The Stag Cook Book: Written for Men by Men
Part 7
Place the casserole in a hot oven, uncovered. When the breasts are brown, cool oven to a moderate heat, cover the casserole and cook for two hours. Then remove the casserole and serve from dish.
The result is an epicurean masterpiece.
LXXXII
_Richard Barthelmess_
SPICED GRAPES
This dish is always reminiscent, to me, of low New England farmhouses, with green blinds. You know the kind—set far back from the road, among tall trees, with hollyhocks, and rose geraniums and old fashioned pinks in the garden. When I see such a house—and I can, sometimes, by closing my eyes—I can always smell the pungent scent of spiced grapes, cooking away on an immaculate kitchen range.
This is the rule for making spiced grapes. A rule that most New England families seem to follow.
To seven pounds of grapes there should be added these materials—three pounds of granulated sugar, one cup of vinegar, two tablespoonsful of ground cinnamon, and one tablespoonful of ground cloves.
Weigh the grapes, wash and pulp them. Cook the pulp until the seeds are loosened—then press the mass through a sieve. Cook the skins just as long as you cook the pulps. Put them on the same stove, but in separate kettles. Add the strained pulps to the skins, then vinegar, sugar, and spices. And cook until the mixture thickens.
This, when served with cold meat, changes a commonplace supper of left-overs into a feast.
LXXXIII
_Don Juan y Gayangos_
(Ambassador to the United States, from Spain)
EGG PLANT AU GRATIN
Peel the egg plant.
Whiten it in salty water, and dry.
Fry, in butter, with salt sprinkled on each piece.
Place in a dish with grated cheese, tomato sauce, and mushrooms, which have been cut into small pieces and put thickly between the layers of egg plant.
Bake, until well cooked, in a moderate oven.
LXXXIV
_Samuel G. Blythe_
TRIPE Á LA MODE DE CAEN Á LA ROY CARRUTHERS
Only an artist should attempt to make Tripe à la Mode de Caen because only an artist can make it. It requires the soul of a poet, the spirit of a painter, and the exaltation of a violin virtuoso in the maker as a prerequisite for its concoction. Of course, it may be eaten by the commonalty, but it is too good for them. It really is a dish for the intelligentsia.

**RECORDS FOR THIS EXERCISE**
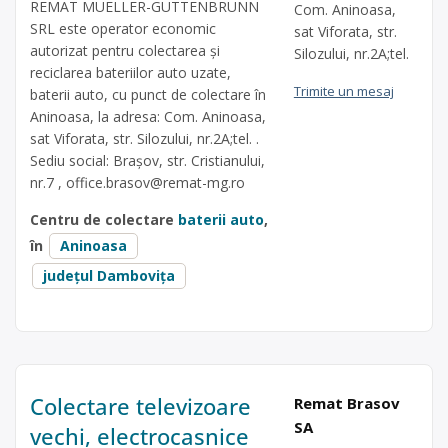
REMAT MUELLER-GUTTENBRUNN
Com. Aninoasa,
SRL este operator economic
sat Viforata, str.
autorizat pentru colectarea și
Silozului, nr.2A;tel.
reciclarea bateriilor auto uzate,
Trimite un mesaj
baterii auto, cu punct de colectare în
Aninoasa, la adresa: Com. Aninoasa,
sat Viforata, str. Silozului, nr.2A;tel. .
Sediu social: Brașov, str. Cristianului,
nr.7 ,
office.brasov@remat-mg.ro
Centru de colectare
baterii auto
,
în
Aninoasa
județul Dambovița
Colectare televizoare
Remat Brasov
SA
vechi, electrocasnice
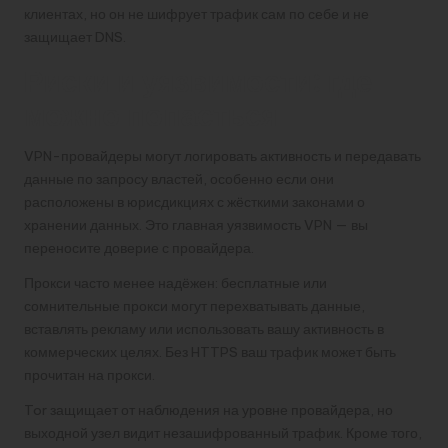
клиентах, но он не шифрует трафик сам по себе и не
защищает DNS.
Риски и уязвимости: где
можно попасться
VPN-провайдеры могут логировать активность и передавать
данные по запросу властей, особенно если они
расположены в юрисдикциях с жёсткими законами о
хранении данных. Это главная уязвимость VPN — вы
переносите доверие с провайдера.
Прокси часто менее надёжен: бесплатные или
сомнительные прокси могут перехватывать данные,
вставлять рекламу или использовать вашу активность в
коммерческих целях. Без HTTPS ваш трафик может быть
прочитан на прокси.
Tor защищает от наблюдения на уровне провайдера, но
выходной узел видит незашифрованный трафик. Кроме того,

**INSTRUCTIONS**
1. Answer these from the cook book excerpt:
(a) How much granulated sugar goes with seven pounds of grapes?
(b) In what is the egg plant fried?
(c) Once the breasts are brown, for how long is the covered casserole cooked?
2. Render the lines of the records from the one holding "клиентах, но он" through the one holding "расположены в юрисдикциях", inclusive, as a Markdown table with columns named Row and Line. Number each row and leave out blank lines.

**ANSWERS FOR THIS EXERCISE**
1.
(a) Three pounds.
(b) In butter.
(c) Two hours.

2.
| Row | Line |
|---|---|
| 1 | клиентах, но он не шифрует трафик сам по себе и не |
| 2 | защищает DNS. |
| 3 | Риски и уязвимости: где |
| 4 | можно попасться |
| 5 | VPN-провайдеры могут логировать активность и передавать |
| 6 | данные по запросу властей, особенно если они |
| 7 | расположены в юрисдикциях с жёсткими законами о |